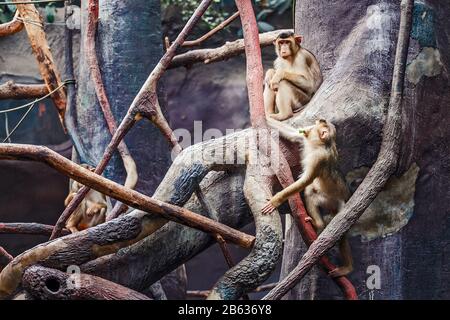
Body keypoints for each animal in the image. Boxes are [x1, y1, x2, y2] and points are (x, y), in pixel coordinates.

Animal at [262, 118, 354, 278]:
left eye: (321, 125)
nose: (319, 119)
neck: (320, 145)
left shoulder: (318, 158)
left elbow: (305, 181)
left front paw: (275, 200)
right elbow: (293, 134)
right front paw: (266, 117)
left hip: (338, 203)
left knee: (341, 228)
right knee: (310, 192)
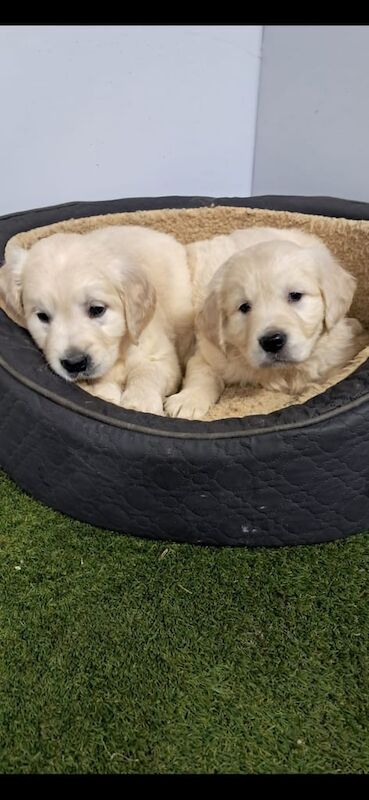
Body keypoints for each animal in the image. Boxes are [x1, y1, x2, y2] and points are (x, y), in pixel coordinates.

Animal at [0, 223, 194, 412]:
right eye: (42, 316)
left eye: (97, 309)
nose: (75, 363)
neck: (119, 354)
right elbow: (102, 382)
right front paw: (107, 394)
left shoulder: (162, 356)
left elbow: (147, 371)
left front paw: (140, 402)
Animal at [165, 225, 364, 418]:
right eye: (244, 307)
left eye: (295, 295)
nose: (272, 341)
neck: (283, 371)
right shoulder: (211, 352)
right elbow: (202, 373)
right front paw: (187, 401)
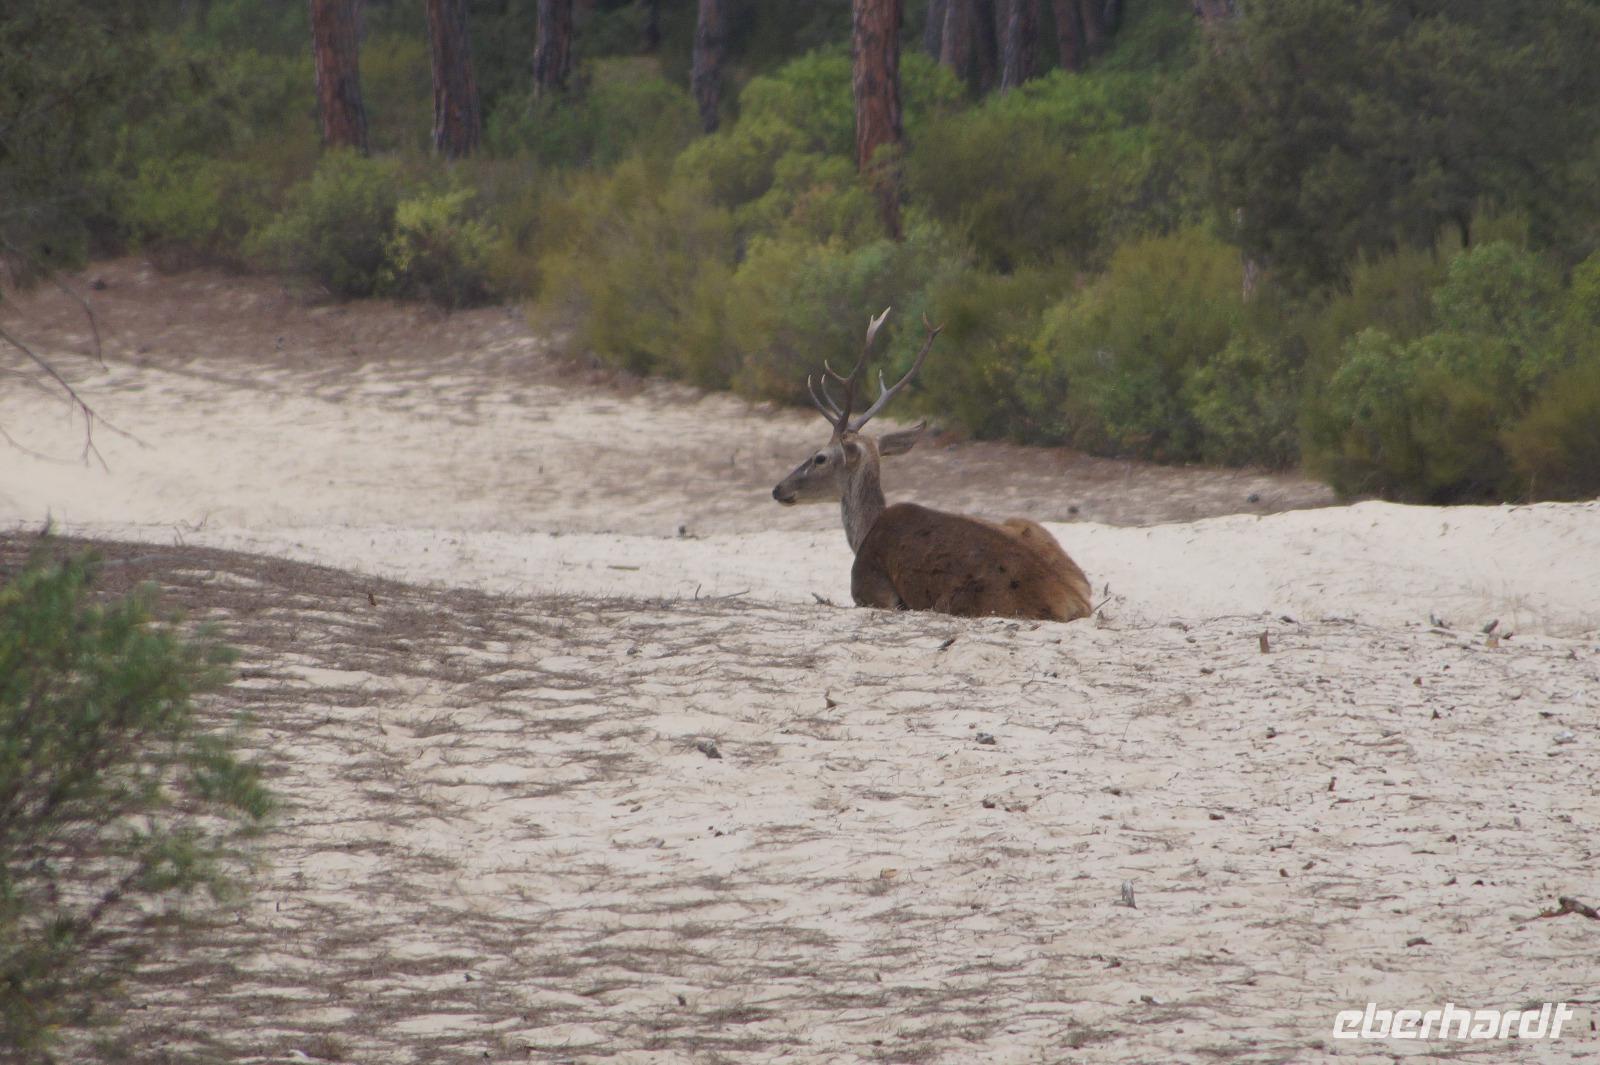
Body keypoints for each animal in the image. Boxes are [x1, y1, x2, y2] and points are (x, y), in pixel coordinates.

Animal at [771, 308, 1092, 622]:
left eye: (820, 457)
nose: (778, 489)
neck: (865, 533)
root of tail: (1073, 600)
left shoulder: (870, 588)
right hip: (1029, 528)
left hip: (959, 599)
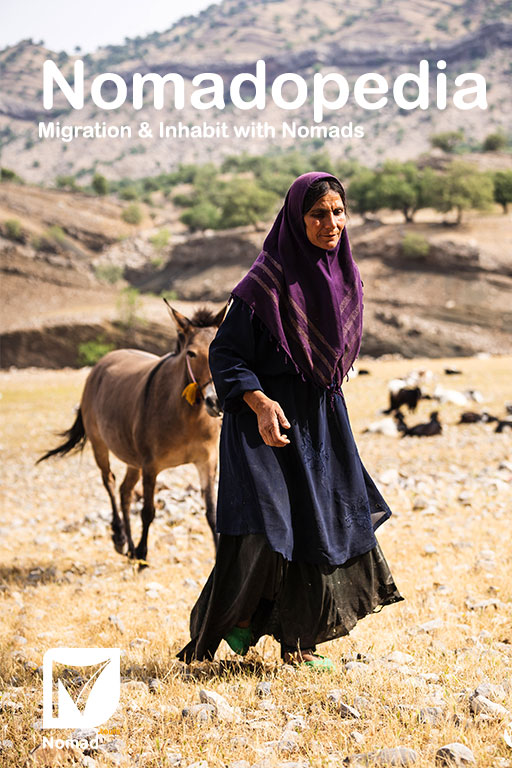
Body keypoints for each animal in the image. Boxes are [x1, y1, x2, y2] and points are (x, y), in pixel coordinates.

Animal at [38, 301, 226, 563]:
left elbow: (212, 514)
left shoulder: (206, 462)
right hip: (101, 446)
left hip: (132, 460)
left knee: (125, 491)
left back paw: (128, 547)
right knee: (109, 481)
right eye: (191, 353)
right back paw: (120, 538)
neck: (187, 417)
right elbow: (148, 511)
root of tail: (105, 360)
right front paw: (143, 554)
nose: (215, 401)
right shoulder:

→ **Problem to work on**:
Omit every picture while copying the listing above exactly.

→ **Solved problem**:
Body keypoints for each animal in the image. Boxes are [x1, y1, x2, y2] and points are (x, y), in pixel coordinates.

Animal at [262, 118, 354, 278]:
left eye: (321, 125)
nose: (319, 119)
neck: (320, 145)
left shoulder: (318, 158)
left elbow: (305, 181)
left front paw: (275, 200)
right elbow: (293, 134)
right front paw: (266, 117)
left hip: (338, 203)
left knee: (341, 228)
right knee: (310, 192)
Body keypoints for each animal in the image. Boxes are [x1, y1, x2, y2] and points are (x, y), in pixel coordinates.

Animal at [0, 223, 194, 412]:
right eye: (42, 316)
left eye: (97, 309)
nose: (75, 363)
neck: (119, 354)
right elbow: (102, 382)
right front paw: (107, 394)
left shoulder: (162, 356)
left elbow: (147, 371)
left front paw: (140, 402)
Animal at [165, 225, 364, 418]:
right eye: (244, 307)
left eye: (295, 295)
nose: (272, 341)
neck: (283, 371)
right shoulder: (211, 352)
right elbow: (202, 373)
right front paw: (187, 401)
Body keypoints for each animal in the image. Boxes are [x1, y1, x2, y2] and points are (x, y), in pixel coordinates.

Animal at [771, 308, 1092, 622]:
left eye: (820, 457)
nose: (778, 489)
neck: (865, 533)
root of tail: (1073, 600)
left shoulder: (870, 588)
right hip: (1029, 528)
left hip: (959, 599)
Body keypoints for each animal in the image. Boxes are [x1, y1, x2, y2] and points are (x, y), in pixel coordinates.

Animal at [38, 301, 226, 563]:
left elbow: (212, 514)
left shoulder: (206, 462)
right hip: (101, 446)
left hip: (132, 460)
left knee: (125, 491)
left back paw: (128, 547)
right knee: (109, 481)
right eye: (191, 353)
right back paw: (120, 538)
neck: (187, 417)
right elbow: (148, 511)
root of tail: (105, 360)
right front paw: (143, 554)
nose: (215, 401)
right shoulder:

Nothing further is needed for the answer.